A new study from the University of California San Francisco (UCSF) shows that cells called astrocytes can independently promote longer or deeper sleep in mice. According to a press release from UCSF, the findings could open new avenues for exploring sleep disorder therapies and help scientists better understand brain diseases linked to sleep disturbances, like Alzheimer’s and other dementias, the authors say.
“This is the first example where someone did an acute and fast manipulation of astrocytes and showed that it was able to actually affect sleep,” said Trisha Vaidyanathan, the study’s first author and a neuroscience graduate student at UCSF. “That positions astrocytes as an active player in sleep.
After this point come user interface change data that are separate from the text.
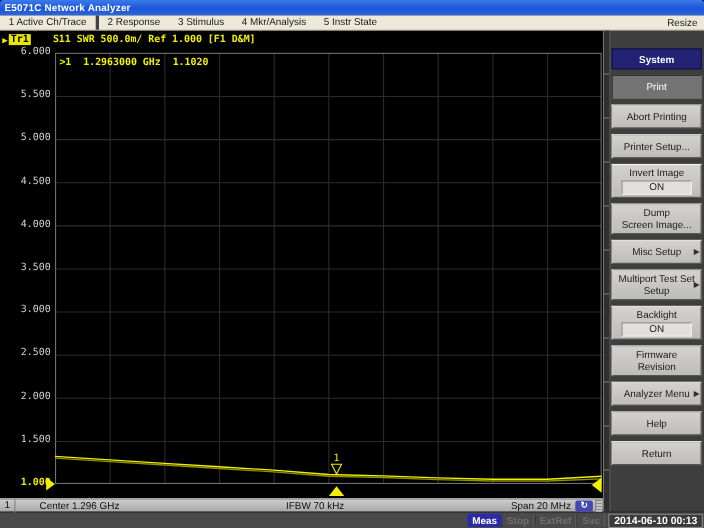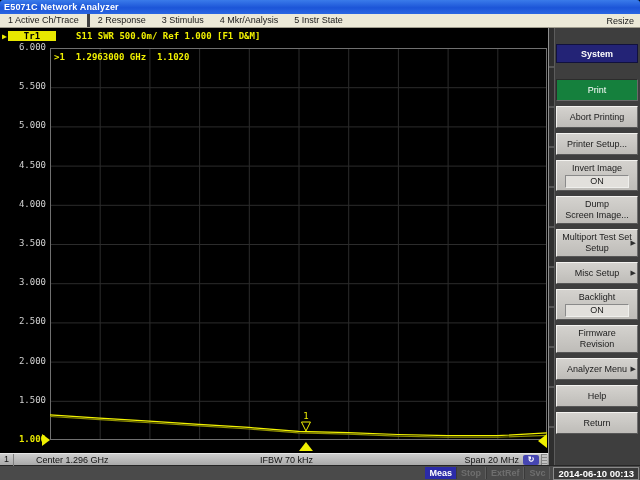--- a/index.html
+++ b/index.html
@@ -27,21 +27,21 @@
   .menubar .resize { padding:0 6px; color:#1a1a1a; }
   
   .content { display:flex; height:437px; }
   .screen { position:relative; width:548px; height:437px; background:#000; }
   
   .trace-line {
     position:absolute; left:2px; top:1px; height:14px; display:flex; align-items:center;
     font-family:"DejaVu Sans Mono", monospace; font-size:9px; font-weight:bold;
   }
   .tr-arrow { color:#f0f000; font-size:8px; margin-right:1px; }
-  .tr-chip { background:#e8e800; color:#000; padding:0 16px; }
+  .tr-chip { background:#e8e800; color:#000; padding:0 2px; }
   .tr-params { color:#f0f000; margin-left:4px; white-space:pre;padding-left:16px; }
   
   .graph { position:absolute; left:50px; top:20px; width:497px; height:392px; }
   .graph svg { overflow:visible; display:block; }
   .marker-readout {
     position:absolute; left:54px; top:24px; color:#f0f000;
     font-family:"DejaVu Sans Mono", monospace; font-size:9px; font-weight:bold; white-space:pre;
   }
   .ylabels { position:absolute; left:0; top:0; width:48px; height:437px; }
   .ytick {
@@ -89,21 +89,21 @@
   }
   .softkey {
     position:relative; margin-bottom:5px; padding:2px 3px;
     background:linear-gradient(180deg,#d4d2ce,#bebcb8);
     border:1px solid; border-color:#f3f2ef #6e6e6e #565656 #f3f2ef;
     color:#1b1b1b; font-size:9px; text-align:center; cursor:pointer;
     display:flex; flex-direction:column; justify-content:center; min-height:22px;
   }
   .softkey .sk-line { line-height:11px; }
   .softkey.pressed {
-    background:#15803d; color:#fff; border-color:#2c2c2c #6a6a6a #6a6a6a #2c2c2c;margin-top:11px;
+    background:#737373; color:#fff; border-color:#2c2c2c #6a6a6a #6a6a6a #2c2c2c;
   }
   .sk-on {
     margin:1px 5px 0 5px; background:#e2e0dc; border:1px solid; border-color:#8a8a8a #efefec #efefec #8a8a8a;
     font-size:9px; line-height:11px;
   }
   .sk-arrow { position:absolute; right:1px; top:50%; transform:translateY(-50%); font-size:7px; color:#2e2e2e; }
   
   .statusbar {
     height:15px; background:#4a4a4a; border-top:1px solid #262626;
     display:flex; align-items:center; justify-content:flex-end; font-size:9px;
@@ -222,26 +222,26 @@
           </div>
           <div class="softkey">
             <div class="sk-line">Invert Image</div>
             <div class="sk-on">ON</div>
           </div>
           <div class="softkey">
             <div class="sk-line">Dump</div>
             <div class="sk-line">Screen Image...</div>
           </div>
           <div class="softkey">
+            <div class="sk-line">Misc Setup</div>
+            <span class="sk-arrow">▶</span>
+          </div>
+          <div class="softkey">
             <div class="sk-line">Multiport Test Set</div>
             <div class="sk-line">Setup</div>
-            <span class="sk-arrow">▶</span>
-          </div>
-          <div class="softkey">
-            <div class="sk-line">Misc Setup</div>
             <span class="sk-arrow">▶</span>
           </div>
           <div class="softkey">
             <div class="sk-line">Backlight</div>
             <div class="sk-on">ON</div>
           </div>
           <div class="softkey">
             <div class="sk-line">Firmware</div>
             <div class="sk-line">Revision</div>
           </div>

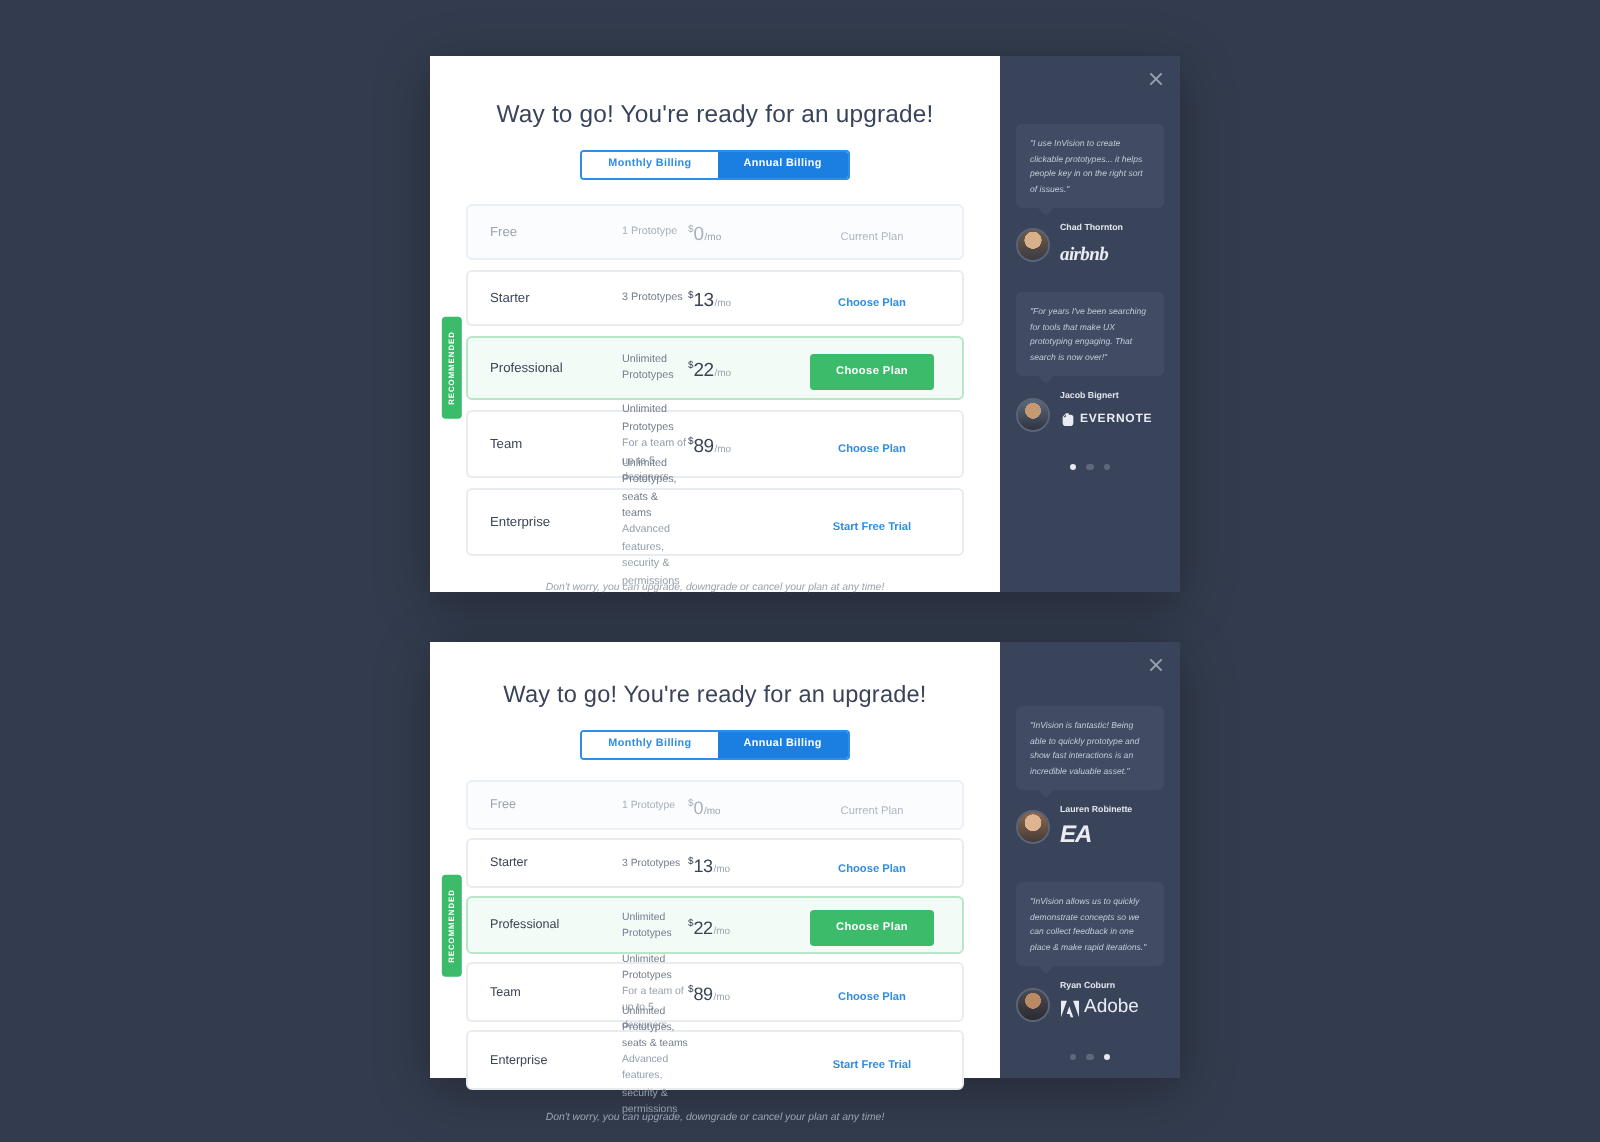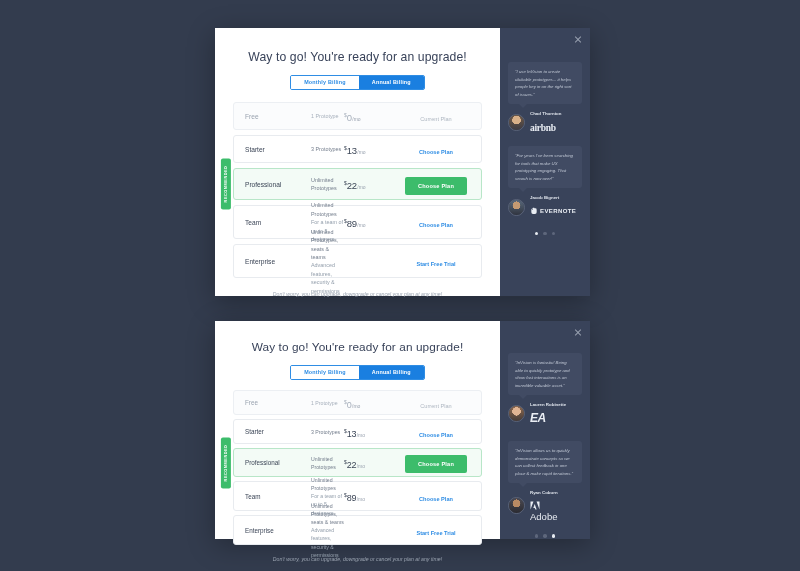--- a/index.html
+++ b/index.html
@@ -122,28 +122,28 @@
   .av-b { background: radial-gradient(circle at 50% 36%, #c59a72 0 32%, transparent 33%),
                      linear-gradient(#5a6a7c, #30343f); }
   .av-c { background: radial-gradient(circle at 50% 36%, #e0b493 0 34%, transparent 35%),
                      linear-gradient(#8e6a4f, #453b38); }
   .av-d { background: radial-gradient(circle at 50% 36%, #b98a63 0 32%, transparent 33%),
                      linear-gradient(#4c4a52, #2b2b31); }
 
   .who { min-width: 0; }
   .who .nm { font-size: 4.4px; font-weight: 700; color: #dfe4ec; line-height: 1.2; }
   .who .brand { margin-top: 2px; color: #e9edf3; line-height: 1; white-space: nowrap; }
-  .brand-airbnb { font-family: "Liberation Serif", serif; 
+  .brand-airbnb { font-family: "Liberation Serif", serif; font-style: italic;
                   font-size: 9.5px; font-weight: 700; letter-spacing: -.3px; }
   .brand-evernote { font-size: 6px; font-weight: 700; letter-spacing: .4px;
                     display: inline-flex; align-items: center; gap: 2px; }
   .brand-ea { font-size: 12px; font-weight: 700; font-style: italic;
               letter-spacing: -.5px; display: inline-flex; align-items: center; gap: 2px; }
   .brand-adobe { font-size: 9.5px; font-weight: 400; display: inline-flex;
-                 align-items: flex-start; gap: 2px; flex-direction: column; }
+                 align-items: flex-end; gap: 2px; }
   .glyph { flex: none; }
 
   .dots { display: flex; justify-content: center; gap: 5px; margin-top: 13px; }
   .dot { width: 3.4px; height: 3.4px; border-radius: 50%; background: #5e677c; }
   .dot.active { background: #e7ebf1; }
 </style>
 </head>
 <body>
 
 <div class="canvas">

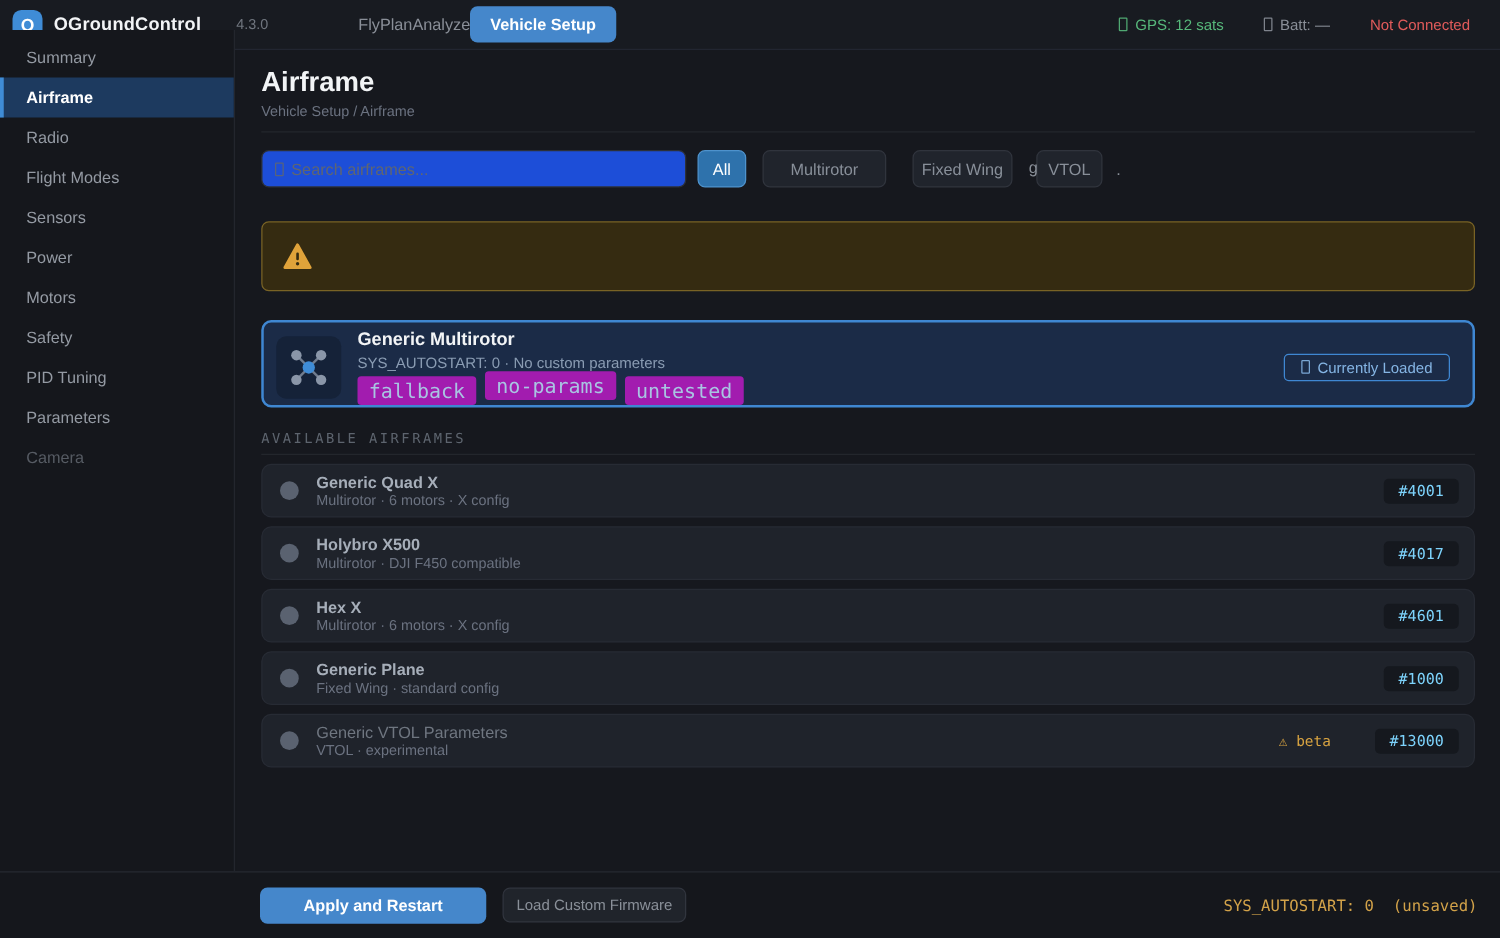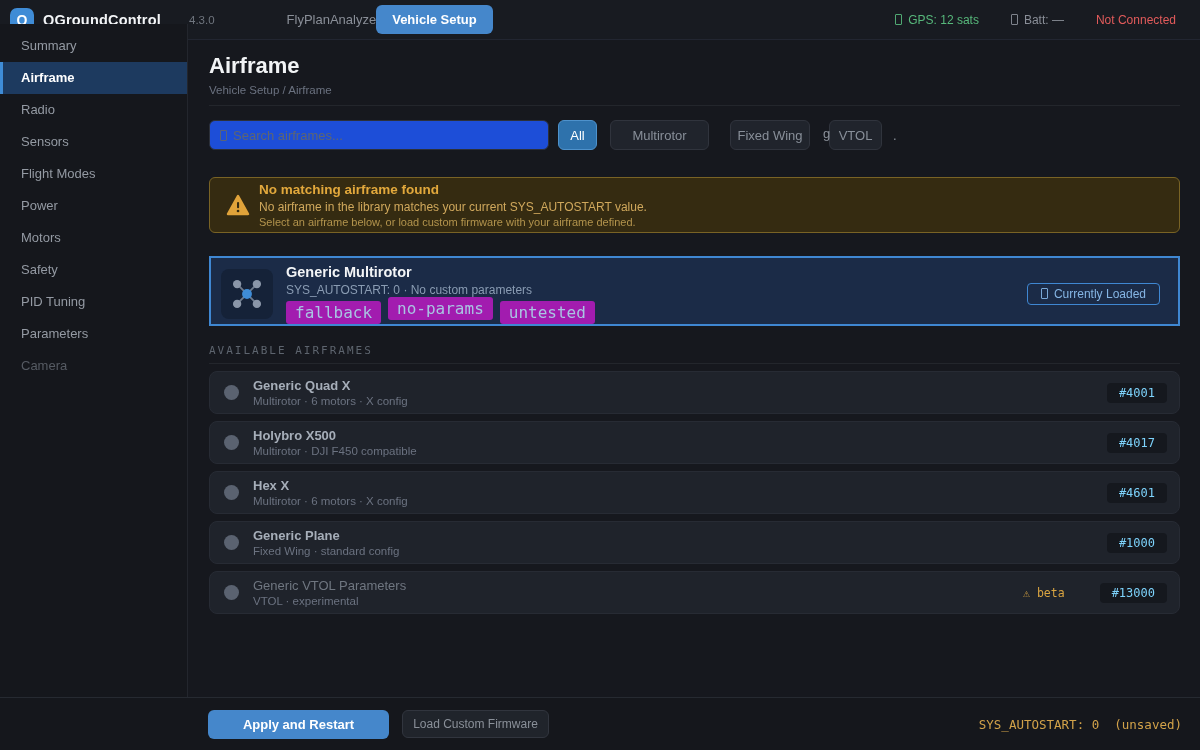--- a/index.html
+++ b/index.html
@@ -68,21 +68,21 @@
   
   .warn{margin-top:27px;height:56px;background:var(--warn-bg);border:1px solid var(--warn-border);
     border-radius:6px;display:flex;align-items:center;padding:0 14px;}
   .warn-icon{flex:0 0 auto;margin:0 9px 0 2px;}
   .warn-title{font-size:13.5px;font-weight:bold;color:#e2a83c;}
   .warn-l1{margin-top:3px;font-size:12px;color:#d0a85c;}
   .warn-l2{margin-top:2px;font-size:11px;color:#b3944d;}
 
   
   .card{margin-top:23px;height:70px;background:var(--card-bg);border:2px solid var(--card-border);
-    border-radius:0;display:flex;align-items:center;padding:5px 12px 0 10px;}
+    border-radius:8px;display:flex;align-items:center;padding:5px 12px 0 10px;}
   .quad-tile{width:52px;height:50px;background:#152238;border-radius:8px;
     display:flex;align-items:center;justify-content:center;flex:0 0 auto;}
   .card-main{margin-left:13px;flex:1;}
   .card-title{font-size:14.5px;font-weight:bold;color:#f2f4f6;}
   .card-sub{margin-top:3px;font-size:12px;color:#8a9cb3;}
   .tag-row{margin-top:4px;display:flex;gap:7px;align-items:flex-start;}
   .tag{background:#a21caf;border-radius:3px;padding:2px 9px;font-size:16px;color:#a9c4e2;}
   .tag.raised{position:relative;top:-4px;}
   .loaded-badge{border:1px solid var(--card-border);border-radius:4px;color:#85b5e4;
     font-size:12px;padding:3px 13px;margin-right:6px;white-space:nowrap;}
@@ -126,22 +126,22 @@
     <span class="st-gps"><span class="tofu"></span><span>GPS: 12 sats</span></span>
     <span class="st-batt"><span class="tofu"></span><span>Batt: —</span></span>
     <span class="st-conn">Not Connected</span>
   </div>
 </header>
 
 <aside class="sidebar">
   <div class="side-item">Summary</div>
   <div class="side-item active">Airframe</div>
   <div class="side-item">Radio</div>
+  <div class="side-item">Flight Modes</div>
   <div class="side-item">Sensors</div>
-  <div class="side-item">Flight Modes</div>
   <div class="side-item">Power</div>
   <div class="side-item">Motors</div>
   <div class="side-item">Safety</div>
   <div class="side-item">PID Tuning</div>
   <div class="side-item">Parameters</div>
   <div class="side-item disabled">Camera</div>
 </aside>
 
 <main class="content">
   <h1 class="page-title">Airframe</h1>
@@ -160,25 +160,20 @@
     <span class="stray-g">g</span>
     <span class="stray-dot">.</span>
   </div>
 
   <div class="warn">
     <svg class="warn-icon" width="24" height="22" viewBox="0 0 24 22">
       <path d="M12 2 L22 20 L2 20 Z" fill="#e0a33a" stroke="#e0a33a" stroke-width="2.5" stroke-linejoin="round"></path>
       <rect x="11" y="8" width="2.1" height="6.2" rx="1" fill="#352b11"></rect>
       <circle cx="12.05" cy="17" r="1.35" fill="#352b11"></circle>
     </svg>
-    <div>
-      <div class="warn-title">No matching airframe found</div>
-      <div class="warn-l1">No airframe in the library matches your current SYS_AUTOSTART value.</div>
-      <div class="warn-l2">Select an airframe below, or load custom firmware with your airframe defined.</div>
-    </div>
   </div>
 
   <div class="card">
     <div class="quad-tile">
       <svg width="40" height="38" viewBox="0 0 52 50">
         <line x1="13" y1="12" x2="39" y2="38" stroke="#707c8e" stroke-width="2.5"></line>
         <line x1="39" y1="12" x2="13" y2="38" stroke="#707c8e" stroke-width="2.5"></line>
         <circle cx="13" cy="12" r="5.5" fill="#8a96a8"></circle>
         <circle cx="39" cy="12" r="5.5" fill="#8a96a8"></circle>
         <circle cx="13" cy="38" r="5.5" fill="#8a96a8"></circle>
It’s really exciting.”
Comprising an estimated 25 percent to 30 percent of brain cells, astrocytes are a type of so-called glial cell that blanket the brain with countless bushy tendrils. This coverage allows each individual astrocyte to listen in on tens of thousands of synapses, the sites of communication between neurons.
UCSF’s Lindzi Wessel writes: “The plentiful cells connect to each other through specialized channels, which researchers think may allow astrocytes located across the brain to function as one unified network. The hyperconnected and ubiquitous astrocytes might be able to drive synchronized signaling in neurons, as suggested by the new study, published March 17, 2021, in eLife.”
“This could give us new insights not only into sleep but into diseases in which sleep dysregulation is a symptom,” said study senior author Kira Poskanzer, PhD, an assistant professor in the UCSF Department of Biochemistry and Biophysics. “Maybe some diseases are affecting astrocytes in a way we hadn’t thought about before.”